Once upon a time, I couldn't listen to Keeper by With Confidence (are we sensing a theme, here?) without thinking of a tandem burning in my chest. One reminiscent of a warped tour where I screamed the "HEY" adlib at the end of the 2nd verse with every sip of air in my lungs. I almost passed out, my adrenaline skipped through the crowd with my dehydration and activated both my fight and flight. I genuinely don't remember much of that day following that moment. The second feeling is of an overwhelming similarity between Keeper and BCJD that keeps me up at night. While in Keeper the cry for "is someone there?
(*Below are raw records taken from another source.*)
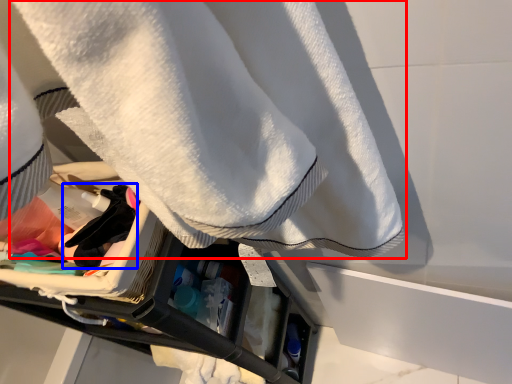
Question: Which object appears closest to the camera in this image, towel (highlighted by a red box) or clothing (highlighted by a blue box)?

Choices:
 (A) towel
 (B) clothing

Answer: (A)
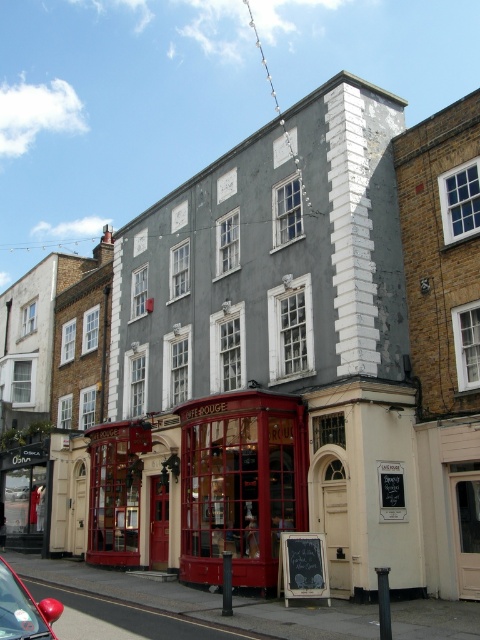
You are standing at the entrance of the building and want to locate the red glass storefront at center. According to the coordinates, where exactly is it positioned?

The red glass storefront at center is positioned at coordinates point (240, 483).

You are a delivery person trying to park your van next to the shiny red car at lower left and the red glass storefront at center. Based on their sizes, which one takes up more space?

The shiny red car at lower left takes up more space than the red glass storefront at center because the red glass storefront at center occupies less space than shiny red car at lower left.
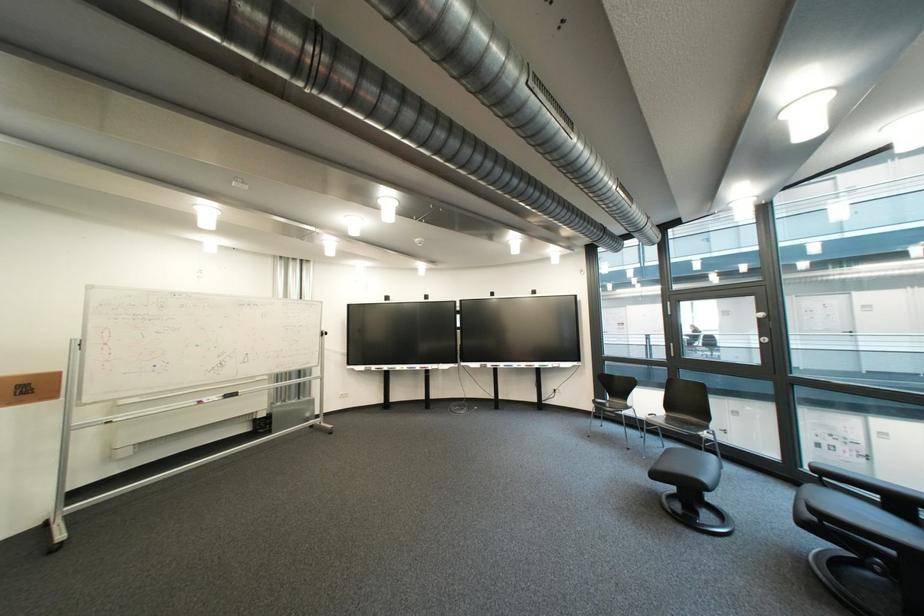
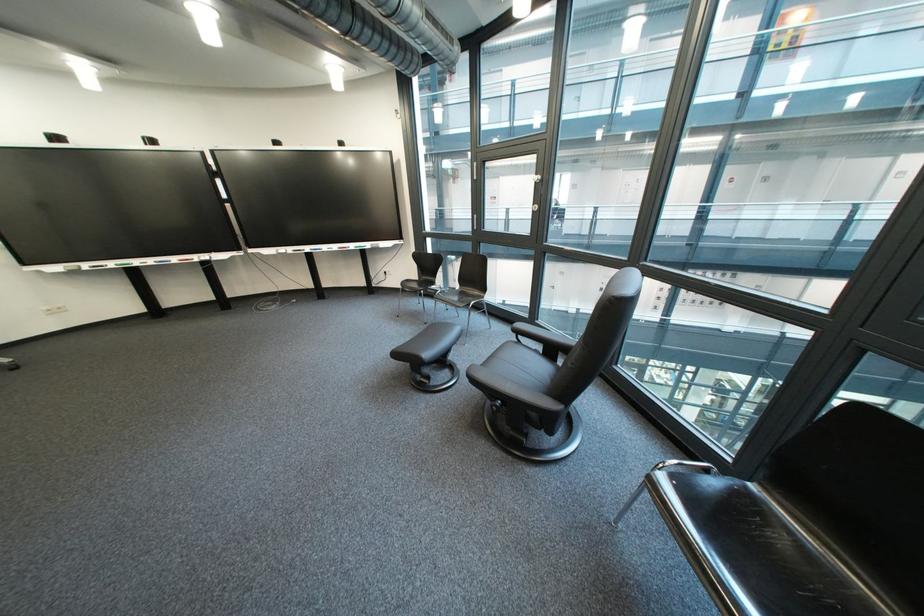
Find the pixel in the second image that matches (641,451) in the first image.

(439, 325)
I need your help" is blatant, at the end of the second verse of BCJD there's a frustrated voice echoing "is there anybody else here?" with "any. body. else." through gritted teeth just loud enough for you to hear it through headphones or with your volume all the way up in your car, otherwise it's just another sound in the background. That quiet "anybody else" follows me. It highlights my aforementioned comments about trying to explain the place I am mentally, truly questioning if there's anyone listening to this or if I'm just screaming into a void of open ears. My fear being the latter.


While I don't have the capacity to wrap this up in a positive way, or in any way except being thankful I was actually able to write this out without totally losing the semblance of sanity I have left, all I can say is, in the words of one Taylor Swift, this is me trying. As a matter of fact, that song completely explains the mindset I'm in at the current moment. If you are genuinely curious and concerned, listen to this is me trying and you'll fully understand where I'm at, I'm sure of it. I can't say this is going to be something I'll come back from as it is, hands down, the hardest time I'm having in my short life thus far in terms of mental issues. I'm doing the best I can with what I've got and while I know I'm personally pushing the envelope on what I'm capable of handling, it's my natural people-pleasing ways that continue to help me dig my own grave. Having to lay in the bed I've made, I understand this will be a process. It's a process I am in no way looking forward to, but I know it's a necessary one. 2 weeks prior to the writing of this piece I had an oracle card reading done and a big shift or situation was continuously pushed for me to be aware of. What I carry with me like a worry stone was my reader's sentiment on this. "This will not be something you can't handle." Now I just have to believe it, or else the fire in the kitchen will continue to grow. I'll at least be able to roast marshmallows, right?